Fidelity (RQ1): Local Shapley values show strong correlation with Global Shapley values (Pearson $r$ up to 0.84 for KNN). The approximation error is negligible when locality is exact or when non-local interactions decay rapidly.
Downstream Utility (RQ2): Data selection based on Local Shapley (LSMR-A) matches or exceeds the performance of global estimators. In some cases (e.g., KNN), using only 10% of locally selected data achieved accuracy comparable to 25% of globally selected data.
Efficiency (RQ3):
- Retraining Reduction: LSMR-A reduced the number of model trainings by 3 orders of magnitude (e.g., from 1.1 billion to 0.9 million for KNN) compared to Global-MC.
- Speedup: Achieved speedups of over 1000x in some scenarios.
- Scalability: As dataset size ( $|D|$ ) grows, the amortized cost per test point for LSMR-A decreases (sublinear growth), whereas global baselines scale exponentially or linearly with high constants.
Sensitivity (RQ4 & RQ5):
- Increasing support size improves fidelity but with diminishing returns; small supports often suffice for high-quality data selection.
- Alignment is Critical: The support set must align with the evaluation model's architecture.
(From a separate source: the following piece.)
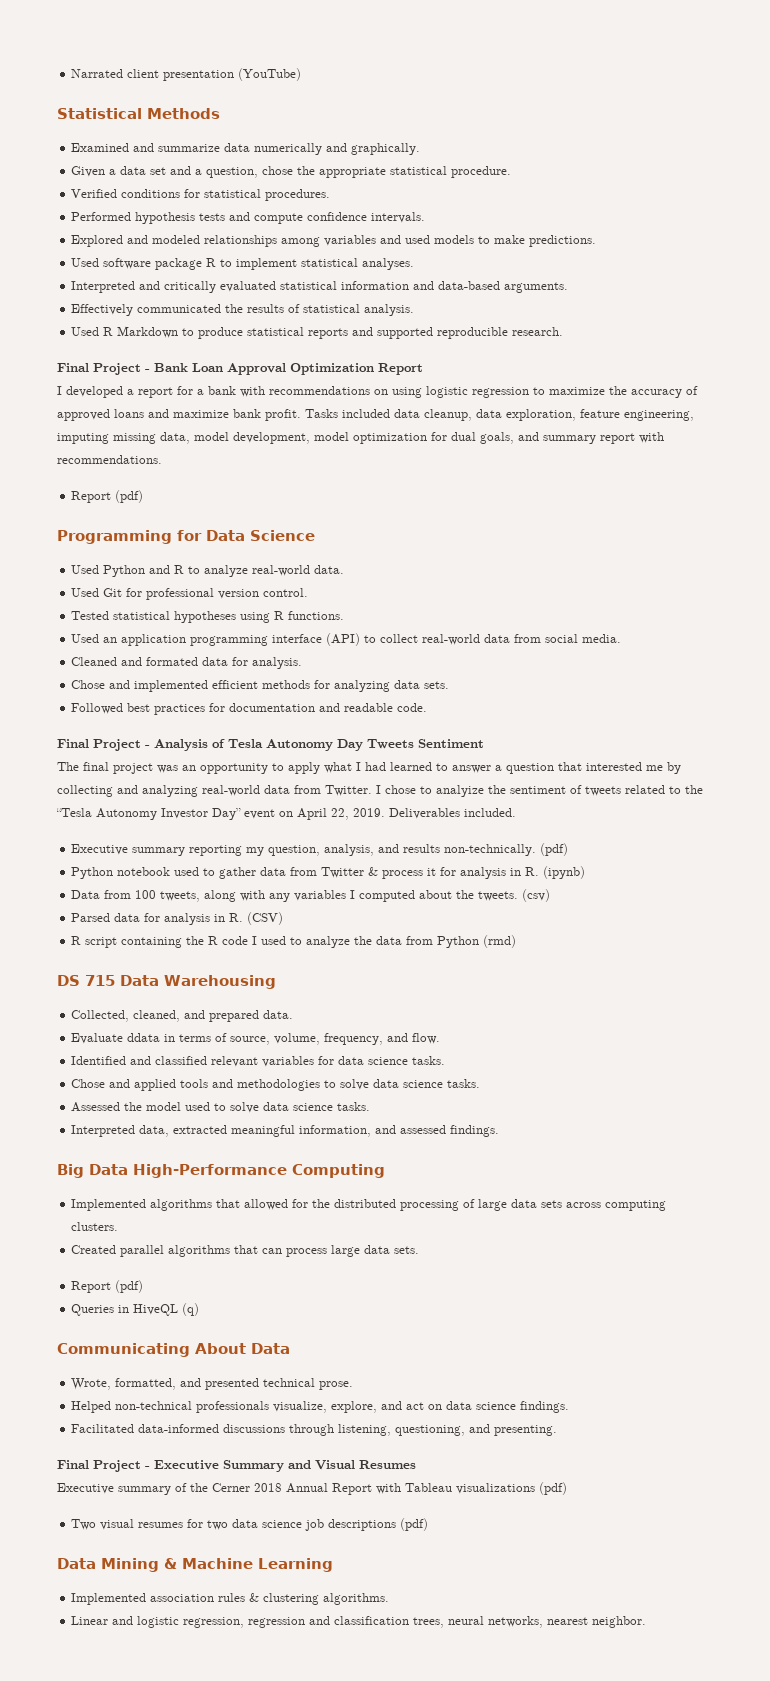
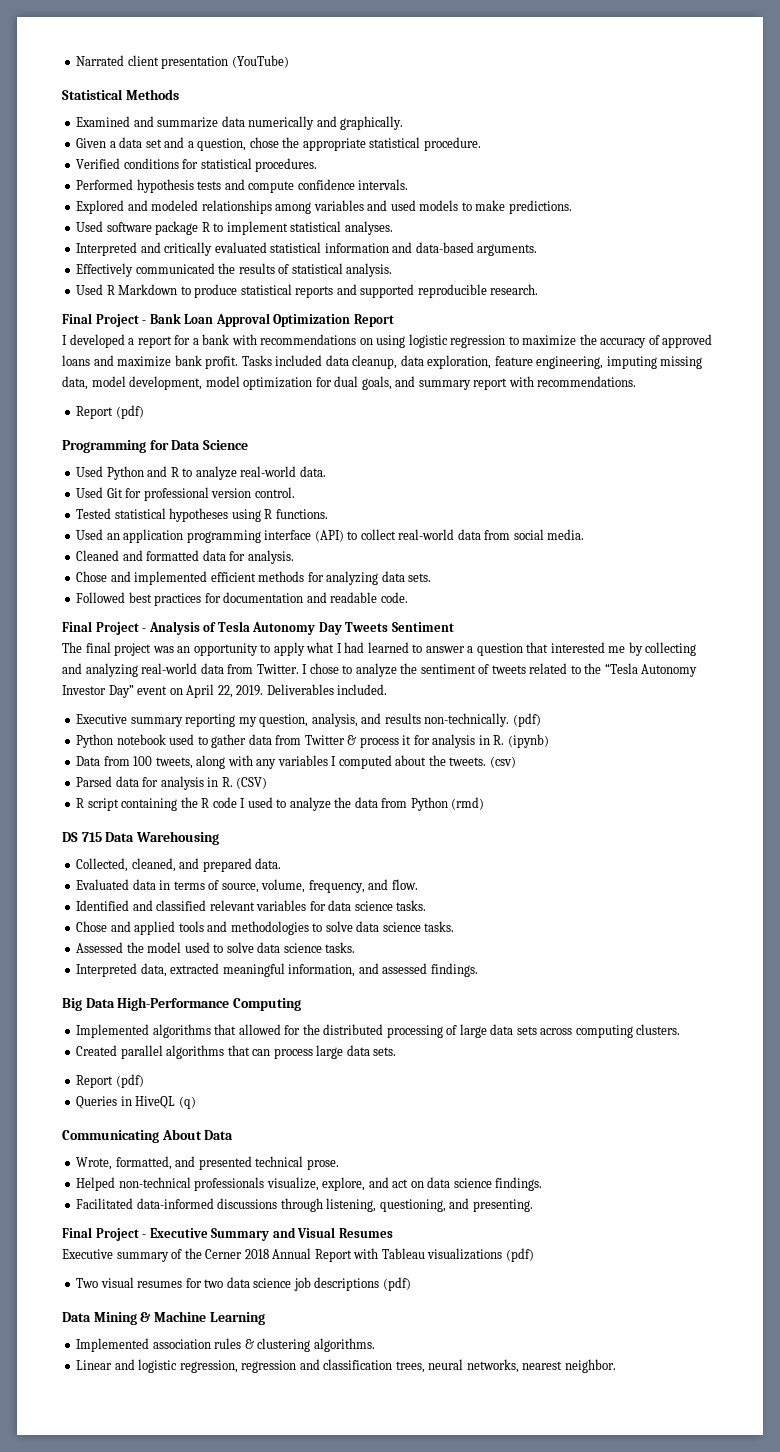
[146,657,199,666] formated -> [146,550,200,561] formatted
[436,785,484,797] analyize -> [355,663,397,677] analyze
[71,1033,161,1044] Evaluate ddata -> [76,879,156,890] Evaluated data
Using a mismatched support (e.g., GNN supports for a KNN model) significantly degrades performance, confirming that locality is model-specific.

5. Significance

This work fundamentally shifts the paradigm of data valuation from a global, combinatorial problem to a local, structural data processing problem.

Theoretical Impact: It provides the first information-theoretic lower bound for Shapley computation based on intrinsic subset complexity, proving that existing methods are suboptimal due to redundant retraining.
Practical Impact: By enabling the efficient valuation of massive datasets on complex models (like GNNs) where global Shapley is computationally infeasible, it opens the door to scalable, fair, and principled data marketplaces and dataset curation.
Broader Application: The concept of "model-induced locality" and "optimal reuse" can be applied to other areas of machine learning where retraining costs are high, such as federated learning and dataset debugging.